My Docan cells look like they will be fine with the JBD's roughly 200ma passive balancing now that I have increased the setting for the cell voltage at which balancing turns on from the factory default of 3.3v to 3.4v. My problem was that it was balancing the wrong cells when that voltage setting was too low.I think silicon is cheaper than nichrome or whatever these days.
But you will have to try harder not to burn it up. Good choice of resistor and power dissipation is limited. Transistor turned on too hard would melt. I've used PTC resistor to adjust bias of a transistor, but that thing (and 0805) cost me a buck.
But this is a fun intellectual problem, and could be useful for cells that are not so well behaved. If these can be built at $5 per cell in a bus bar form factor that you just put on top of each cell with no additional wires or additional bluetooth links that need to be watched, I like that better than adding a more complicated commercial device that does 2A active balancing. Yes, it's still just passive balancing, but is simple and solves the primary problem of having a few cells run up beyond 3.6v while others are still getting charged. Dump currents could be increased as high as might be needed for some especially problematic grade C cells by adding extra resistors in parallel.
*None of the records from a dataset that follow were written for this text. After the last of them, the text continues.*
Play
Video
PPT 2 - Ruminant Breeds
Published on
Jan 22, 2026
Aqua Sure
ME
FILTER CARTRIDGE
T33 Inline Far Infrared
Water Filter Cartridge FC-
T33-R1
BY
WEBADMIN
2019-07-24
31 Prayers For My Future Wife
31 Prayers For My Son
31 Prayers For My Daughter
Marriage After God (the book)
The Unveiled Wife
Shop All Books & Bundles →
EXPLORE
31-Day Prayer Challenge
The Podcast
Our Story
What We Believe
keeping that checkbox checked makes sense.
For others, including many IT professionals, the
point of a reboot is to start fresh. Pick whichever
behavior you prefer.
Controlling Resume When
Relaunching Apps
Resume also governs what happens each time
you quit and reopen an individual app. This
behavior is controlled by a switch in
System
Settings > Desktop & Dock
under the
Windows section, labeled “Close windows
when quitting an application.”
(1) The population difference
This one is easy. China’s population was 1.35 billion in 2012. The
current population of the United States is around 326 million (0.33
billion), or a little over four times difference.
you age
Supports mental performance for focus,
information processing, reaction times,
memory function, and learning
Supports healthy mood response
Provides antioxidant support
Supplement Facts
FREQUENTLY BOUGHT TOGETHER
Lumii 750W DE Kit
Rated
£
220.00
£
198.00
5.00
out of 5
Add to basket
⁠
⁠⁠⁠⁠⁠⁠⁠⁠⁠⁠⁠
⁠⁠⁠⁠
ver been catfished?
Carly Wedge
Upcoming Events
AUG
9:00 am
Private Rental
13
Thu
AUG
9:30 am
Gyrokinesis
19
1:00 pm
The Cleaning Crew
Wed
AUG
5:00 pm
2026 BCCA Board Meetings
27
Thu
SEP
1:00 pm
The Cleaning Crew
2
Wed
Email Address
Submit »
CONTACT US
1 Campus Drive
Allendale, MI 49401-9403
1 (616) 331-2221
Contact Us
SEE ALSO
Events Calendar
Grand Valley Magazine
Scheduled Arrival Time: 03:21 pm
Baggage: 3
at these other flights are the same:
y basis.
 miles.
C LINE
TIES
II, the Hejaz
Your earlier suggestion of using a PNP to drive the high power NPN is good, since your PNP's Vce-sat is lower than my NPN driver's Vbe. A little bit more headroom to get the driver's collector current dialed in.
Yes, I would have to try harder for appropriate proportional control of a transistor, switching is easier. Every commercial balancing circuit I have looked at does it with switching. Wirewound through hole resistors of appropriate size don't necessarily need a heatsink, here's a datasheet showing one that works fine at up to 70C ambient air temps before needing to be derated https://www.mouser.com/datasheet/2/303/res_tuw_tum-1228619.pdf Also, that resistor is built to deal with surface temps of 275C, where heat dissipation is much faster than it is for the 120C or so max case temp of a transistor.